## RECORDED INFORMATION
======

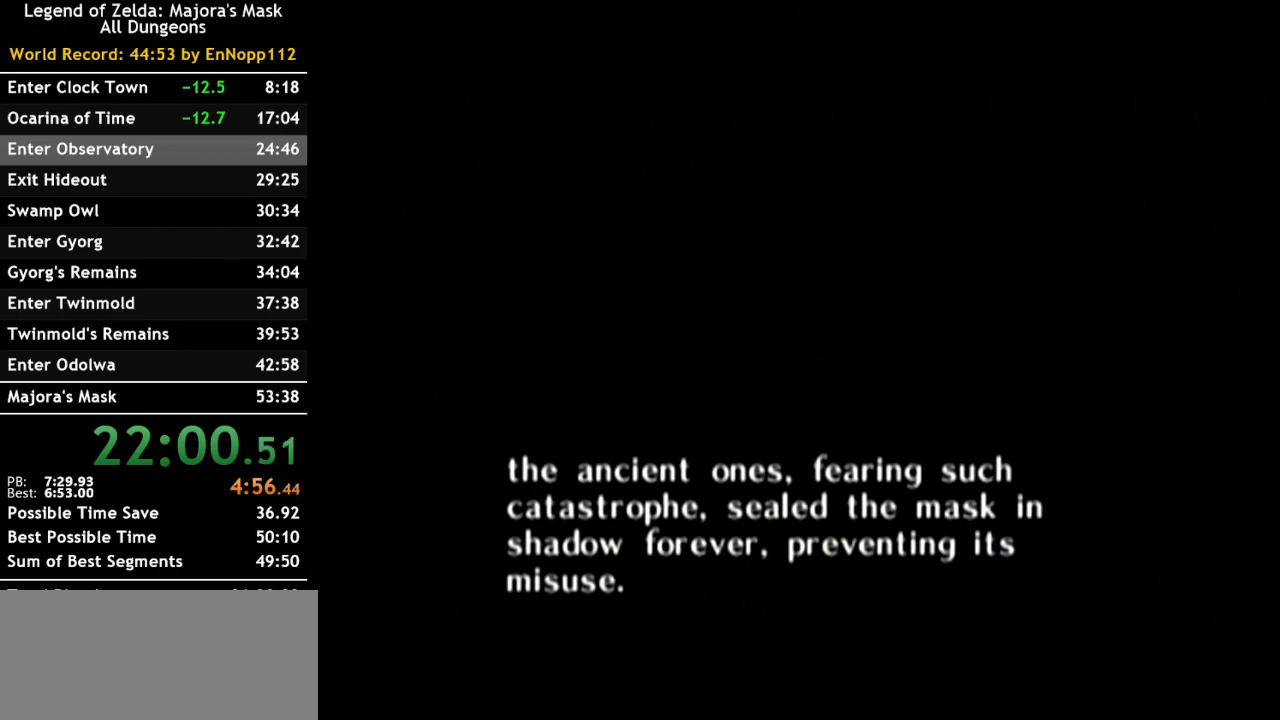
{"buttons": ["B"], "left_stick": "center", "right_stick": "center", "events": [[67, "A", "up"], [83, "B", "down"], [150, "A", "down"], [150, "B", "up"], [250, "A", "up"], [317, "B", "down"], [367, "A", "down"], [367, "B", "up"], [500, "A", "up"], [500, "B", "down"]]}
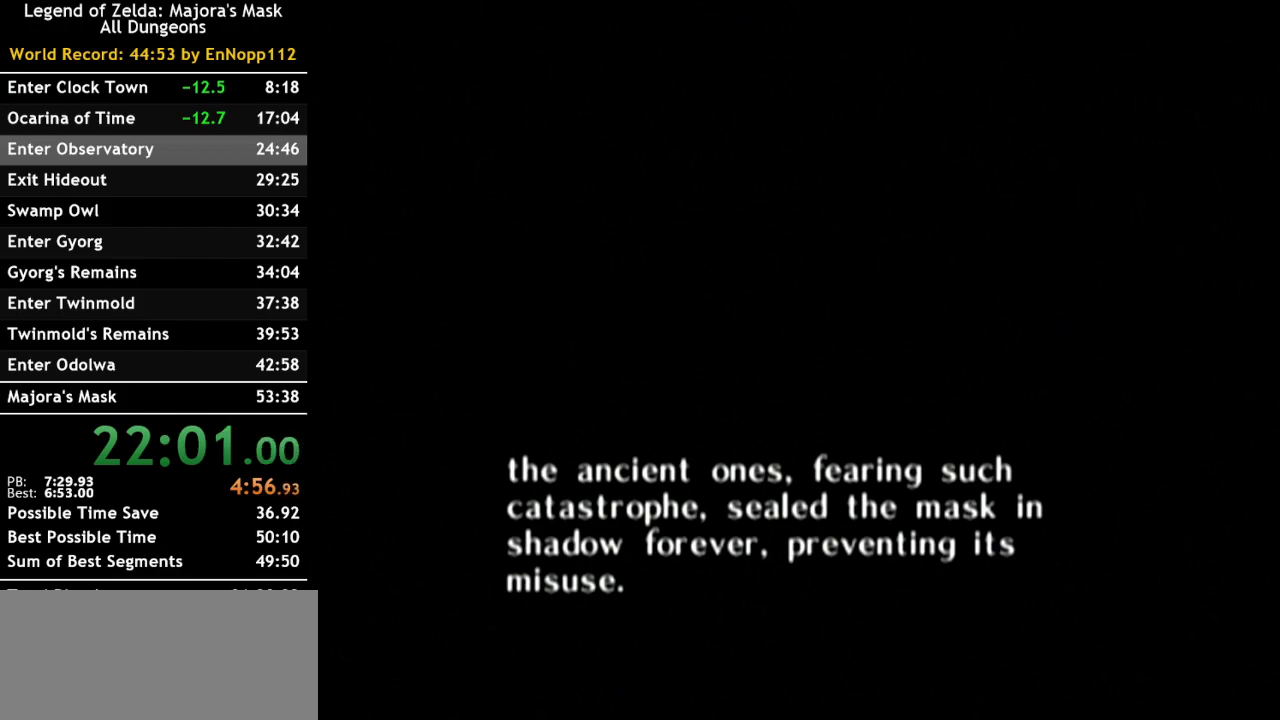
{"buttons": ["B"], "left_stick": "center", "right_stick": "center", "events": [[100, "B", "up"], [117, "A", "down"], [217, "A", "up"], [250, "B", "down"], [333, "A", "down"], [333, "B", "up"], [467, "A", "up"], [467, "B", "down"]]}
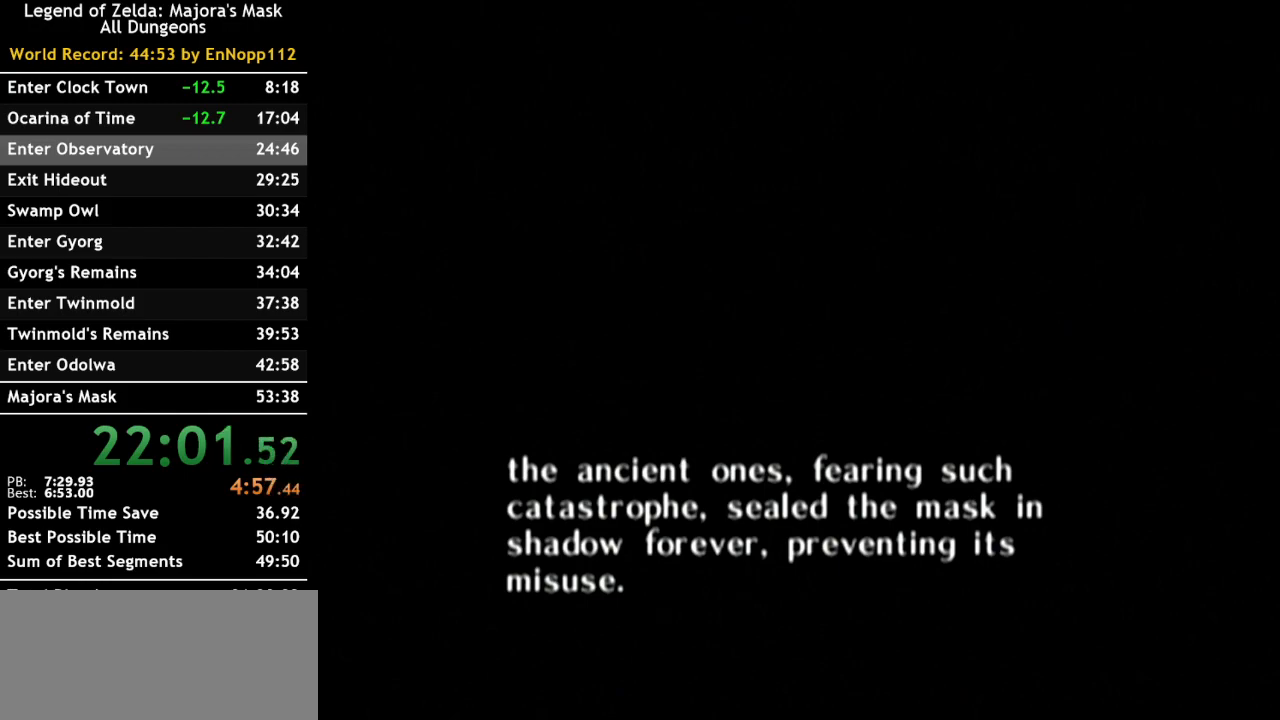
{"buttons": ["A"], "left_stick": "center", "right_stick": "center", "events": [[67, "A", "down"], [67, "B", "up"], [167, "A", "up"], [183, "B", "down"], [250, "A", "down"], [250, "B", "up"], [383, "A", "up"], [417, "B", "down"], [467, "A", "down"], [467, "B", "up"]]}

======

Leaving the pictures out, set down all of the data again exactly.

## TASK RESPONSE
{"buttons": ["B"], "left_stick": "center", "right_stick": "center", "events": [[67, "A", "up"], [83, "B", "down"], [150, "A", "down"], [150, "B", "up"], [250, "A", "up"], [317, "B", "down"], [367, "A", "down"], [367, "B", "up"], [500, "A", "up"], [500, "B", "down"]]}
{"buttons": ["B"], "left_stick": "center", "right_stick": "center", "events": [[100, "B", "up"], [117, "A", "down"], [217, "A", "up"], [250, "B", "down"], [333, "A", "down"], [333, "B", "up"], [467, "A", "up"], [467, "B", "down"]]}
{"buttons": ["A"], "left_stick": "center", "right_stick": "center", "events": [[67, "A", "down"], [67, "B", "up"], [167, "A", "up"], [183, "B", "down"], [250, "A", "down"], [250, "B", "up"], [383, "A", "up"], [417, "B", "down"], [467, "A", "down"], [467, "B", "up"]]}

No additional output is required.